Vida e Saúde
Pesquisadora relata perda de patente internacional da polilaminina após cortes na UFRJ
Composto ainda está em fase de testes, mas apresentou resultados promissores em humanos e cães em estudo piloto
A pesquisadora brasileira Tatiana Sampaio revelou ter perdido a patente internacional da polilaminina devido a cortes de verbas na Universidade Federal do Rio de Janeiro (UFRJ), instituição onde o composto estava sendo desenvolvido.
“Fizemos a patente nacional, depois a internacional, tudo dentro do prazo, certinho”, contou Tatiana em entrevista ao programa Conversas com Hildgard Angel, da TV 247, em 24 de janeiro. “Cortaram recursos da UFRJ, principalmente em 2015 e 2016, e aí não havia dinheiro para pagar.

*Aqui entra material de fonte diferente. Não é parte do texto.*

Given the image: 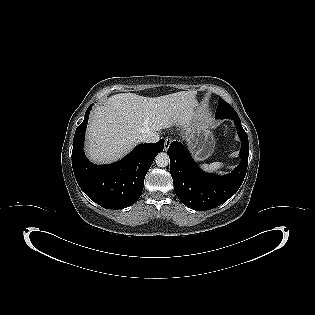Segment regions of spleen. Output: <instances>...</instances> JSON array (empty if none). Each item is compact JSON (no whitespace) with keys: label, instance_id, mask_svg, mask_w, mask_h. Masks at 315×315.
<instances>
[{"label":"spleen","instance_id":"spleen-1","mask_svg":"<svg viewBox=\"0 0 315 315\" xmlns=\"http://www.w3.org/2000/svg\"><path fill=\"white\" fill-rule=\"evenodd\" d=\"M223 166L221 162H213L211 164H202L201 168L207 172H214L220 169Z\"/></svg>","mask_w":315,"mask_h":315}]
</instances>
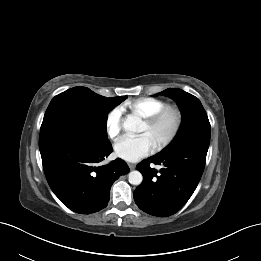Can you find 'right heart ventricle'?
Listing matches in <instances>:
<instances>
[{
  "mask_svg": "<svg viewBox=\"0 0 261 261\" xmlns=\"http://www.w3.org/2000/svg\"><path fill=\"white\" fill-rule=\"evenodd\" d=\"M164 106H166L164 100L153 97L136 98L128 100L123 104V108L128 110L130 114L140 118H146Z\"/></svg>",
  "mask_w": 261,
  "mask_h": 261,
  "instance_id": "right-heart-ventricle-1",
  "label": "right heart ventricle"
}]
</instances>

Então, nós perdemos tudo internacionalmente e ficamos só com a nacional, que paguei do meu bolso por um ano para não perder”, relatou.
Ela explicou que, uma vez perdida a patente por falta de pagamento, não é possível recuperá-la ou solicitar uma nova para o mesmo composto. “Esses cortes têm consequências”, ressaltou.
Patente nacional e limitações
Sobre a patente nacional, Tatiana explicou que o pedido foi feito em 2007, quando a equipe percebeu o potencial do composto para se tornar um medicamento, embora ainda estivesse distante dos testes em humanos. A patente só foi concedida em 2025, após 18 anos de espera, mas sua validade é de 20 anos a partir do pedido, expirando em 2027.
“Estava bem no início do projeto. Pedimos a patente naquele momento porque entendemos que era algo que poderia virar um medicamento. A patente foi concedida em 2025. Só que uma patente dura 20 anos”, detalhou.
O que é a polilaminina
Desenvolvida há 27 anos, a polilaminina é baseada em uma proteína isolada de placentas chamada laminina. Entre suas funções está a regeneração dos axônios, estruturas dos neurônios danificadas em lesões na medula espinhal, que afetam a comunicação entre o cérebro e os músculos.
Nos testes iniciais, o composto foi avaliado em cães e em um grupo de oito voluntários humanos tratados entre 2018 e 2021, na fase aguda — até 72 horas após a lesão. A aplicação foi feita diretamente na medula espinhal durante a cirurgia. Os resultados variaram: alguns pacientes recuperaram completamente os movimentos, enquanto outros apresentaram melhora parcial.
O estudo clínico em andamento, autorizado pela Anvisa, utiliza uma formulação injetável de laminina (100 μg/mL), que deve ser diluída para formar a polilaminina por meio de um processo chamado polimerização — que liga moléculas menores em uma estrutura maior, aumentando sua potência. O medicamento será administrado uma única vez, de forma intramedular, diretamente na área lesionada.
Tatiana reforçou que a perda da patente internacional ocorreu principalmente devido aos cortes de recursos entre 2015 e 2016, impossibilitando o pagamento das taxas. “Perdemos tudo, ficamos só com a nacional porque eu paguei do meu bolso por um ano”, concluiu.